■ Requirement
Go line by line through the entries below and copy those containing the string "information".

■ Task data
[Start of section]
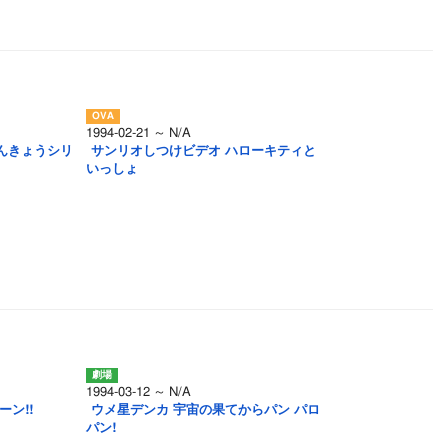
1994-02-21 ～ N/A
んきょうシリ
サンリオしつけビデオ ハローキティと
いっしょ
1994-03-12 ～ N/A
ーン!!
ウメ星デンカ 宇宙の果てからパン パロ
パン!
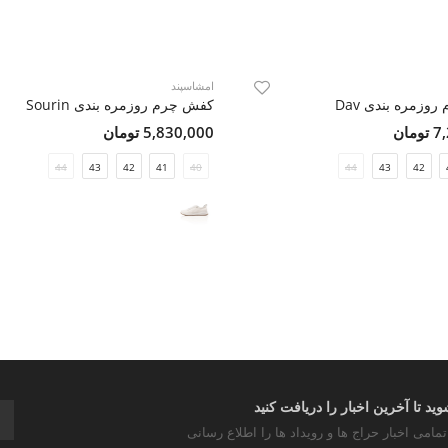
امشاسپند
وزمره بندی Dav
کفش چرم روزمره بندی Sourin
مان
5,830,000 تومان
44
43
42
41
40
44
43
42
د تا آخرین اخبار را دریافت کنید
تمامی اخبار حراج ها و رویداد ها را اطلاع رسانی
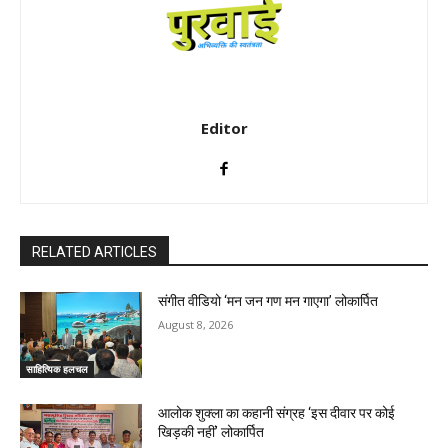
Editor
RELATED ARTICLES
संगीत वीडियो ‘मन जन गण मन गाएगा’ लोकार्पित
August 8, 2026
साहित्यिक हलचल
आलोक शुक्ला का कहानी संग्रह ‘इस दीवार पर कोई
खिड़की नहीं’ लोकार्पित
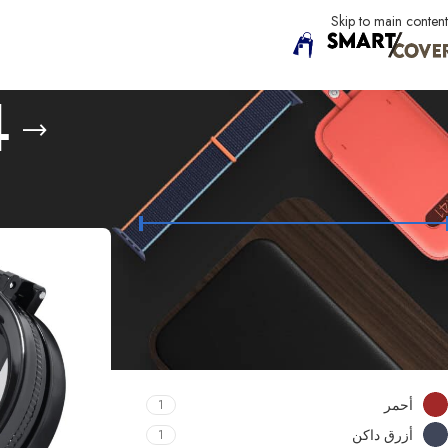
Skip to main content
4
FILTER BY PRICE
الرئيسية
iPhone
فئة 4
السعر:
20 د.ل
—
90 د.ل
تصفية
FILTER BY COLOR
أحمر
1
أزرق داكن
1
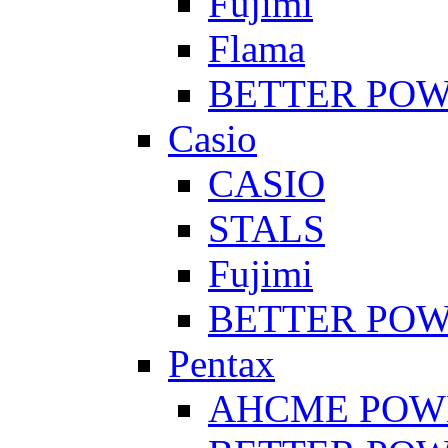
Fujimi
Flama
BETTER PO
Casio
CASIO
STALS
Fujimi
BETTER PO
Pentax
AHCME POW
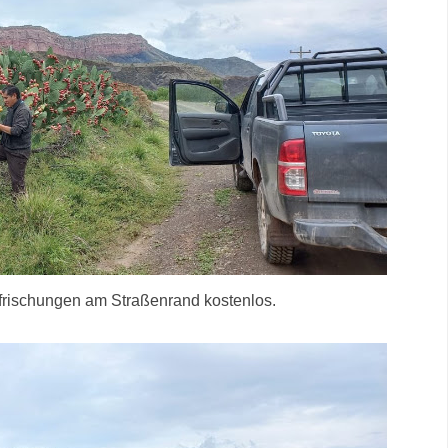
rfrischungen am Straßenrand kostenlos.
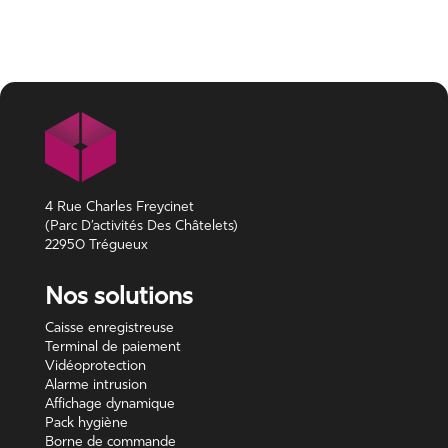
4 Rue Charles Freycinet
(Parc D’activités Des Châtelets)
22950 Trégueux
Nos solutions
Caisse enregistreuse
Terminal de paiement
Vidéoprotection
Alarme intrusion
Affichage dynamique
Pack hygiène
Borne de commande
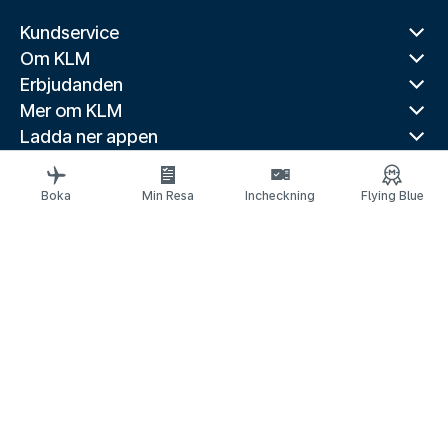
Kundservice
Om KLM
Erbjudanden
Mer om KLM
Ladda ner appen
Relaterade webbplatser
Reseguider
Boka
Min Resa
Incheckning
Flying Blue
Toppdestinationer
Populära länder
Populära rutter
Juridisk information
Meddelande om skydd av personuppgifter
Tillgänglighetsförklaring
© 2026 KLM
Kakinställningar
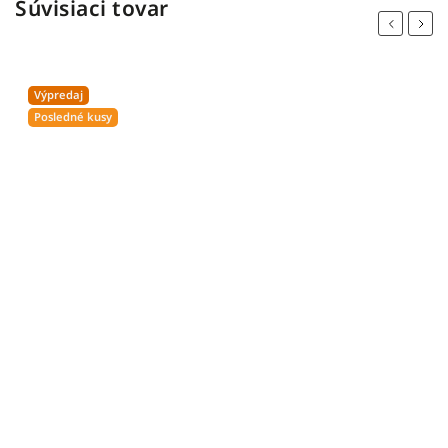
Súvisiaci tovar
Previous
Next
Výpredaj
Posledné kusy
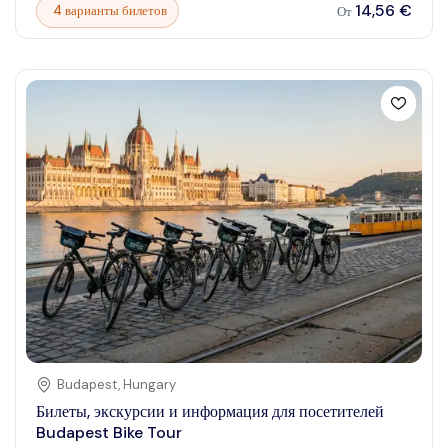
хочет совместить комфорт, потрясающие виды и культурное
14,56 €
4 варианты билетов
От
погружение в одно гармоничное приключение. Представьте,
как вы мягко скользите по реке, любуясь знаменитыми
достопримечательностями и наслаждаясь умиротворённой
атмосферой, которую может обеспечить только прогулка на
лодке. Будь вы впервые в Бордо или возвращаетесь сюда,
речной круиз обещает незабываемые моменты и фотосессии,
которые останутся с вами надолго после окончания
путешествия.
Budapest
,
Hungary
Билеты, экскурсии и информация для посетителей
Budapest Bike Tour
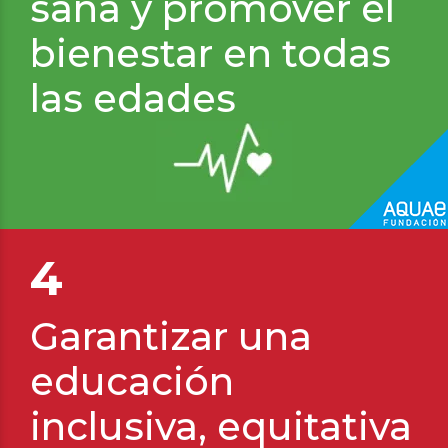
sana y promover el
bienestar en todas
las edades
Agua
para la Amazonía
4
Garantizar una
educación
inclusiva, equitativa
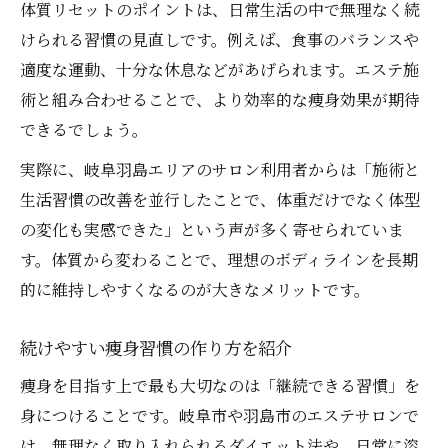
体質リセットのポイントは、日常生活の中で無理なく続
けられる習慣の見直しです。例えば、食事のバランスや
適度な運動、十分な休息などがあげられます。エステ施
術と組み合わせることで、より効率的な痩身効果が期待
できるでしょう。
実際に、岐阜羽島エリアのサロン利用者からは「施術と
生活習慣の改善を並行したことで、体重だけでなく体型
の変化も実感できた」という声が多く寄せられていま
す。体質から変わることで、理想のボディラインを長期
的に維持しやすくなるのが大きなメリットです。
続けやすい痩身習慣の作り方を紹介
痩身を目指す上で最も大切なのは「継続できる習慣」を
身につけることです。岐阜市や羽島市のエステサロンで
は、無理なく取り入れられるダイエット法や、日常に溶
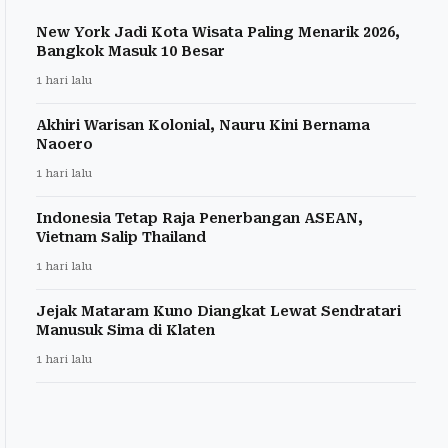
New York Jadi Kota Wisata Paling Menarik 2026,
Bangkok Masuk 10 Besar
1 hari lalu
Akhiri Warisan Kolonial, Nauru Kini Bernama
Naoero
1 hari lalu
Indonesia Tetap Raja Penerbangan ASEAN,
Vietnam Salip Thailand
1 hari lalu
Jejak Mataram Kuno Diangkat Lewat Sendratari
Manusuk Sima di Klaten
1 hari lalu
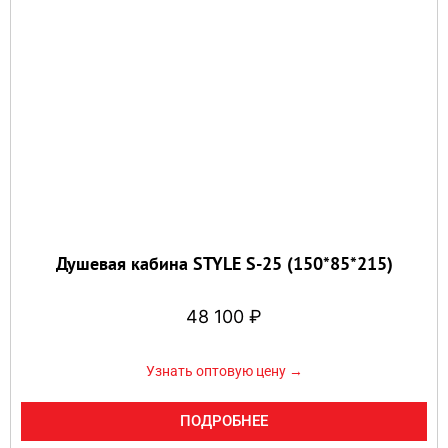
Душевая кабина STYLE S-25 (150*85*215)
48 100
₽
Узнать оптовую цену →
ПОДРОБНЕЕ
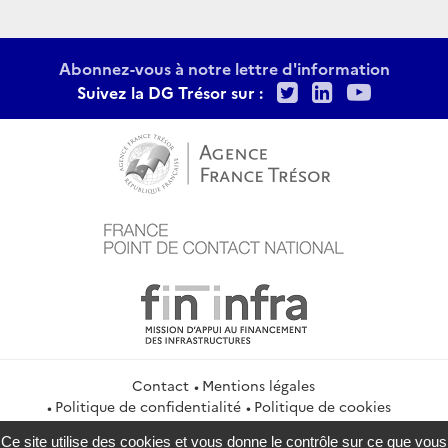
Abonnez-vous à notre lettre d'information
Twitter
LinkedIn
Youtu
Suivez la DG Trésor sur :
Contact
Mentions légales
Politique de confidentialité
Politique de cookies
Gestion des cookies
Flux RSS
Ce site utilise des cookies et vous donne le contrôle sur ce que vous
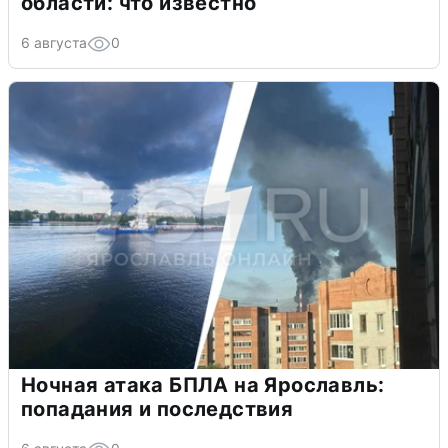
области: что известно
6 августа
0
Ночная атака БПЛА на Ярославль:
попадания и последствия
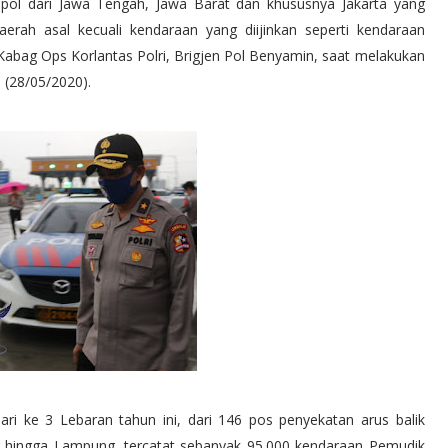
pol dari Jawa Tengah, Jawa Barat dan khususnya Jakarta yang
aerah asal kecuali kendaraan yang diijinkan seperti kendaraan
bag Ops Korlantas Polri, Brigjen Pol Benyamin, saat melakukan
 (28/05/2020).
ari ke 3 Lebaran tahun ini, dari 146 pos penyekatan arus balik
ur hingga Lampung, tercatat sebanyak 95.000 kendaraan Pemudik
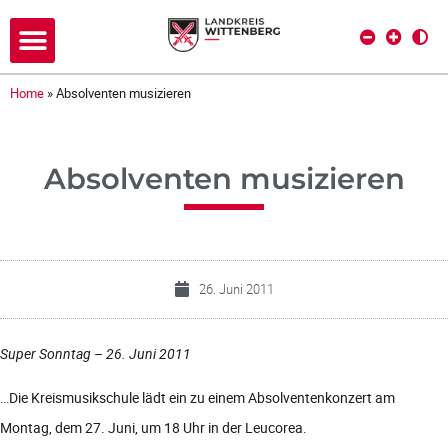
Home
»
Absolventen musizieren
Absolventen musizieren
26. Juni 2011
Super Sonntag – 26. Juni 2011
…Die Kreismusikschule lädt ein zu einem Absolventenkonzert am
Montag, dem 27. Juni, um 18 Uhr in der Leucorea.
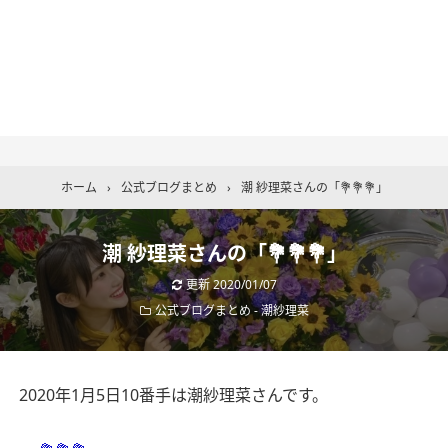
ホーム
›
公式ブログまとめ
›
潮 紗理菜さんの「💐💐💐」
潮 紗理菜さんの「💐💐💐」
更新
2020/01/07
公式ブログまとめ
-
潮紗理菜
2020年1月5日10番手は潮紗理菜さんです。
[End of section]
■ Result of this task
Juridisk information
Abonnez-vous à notre lettre d'information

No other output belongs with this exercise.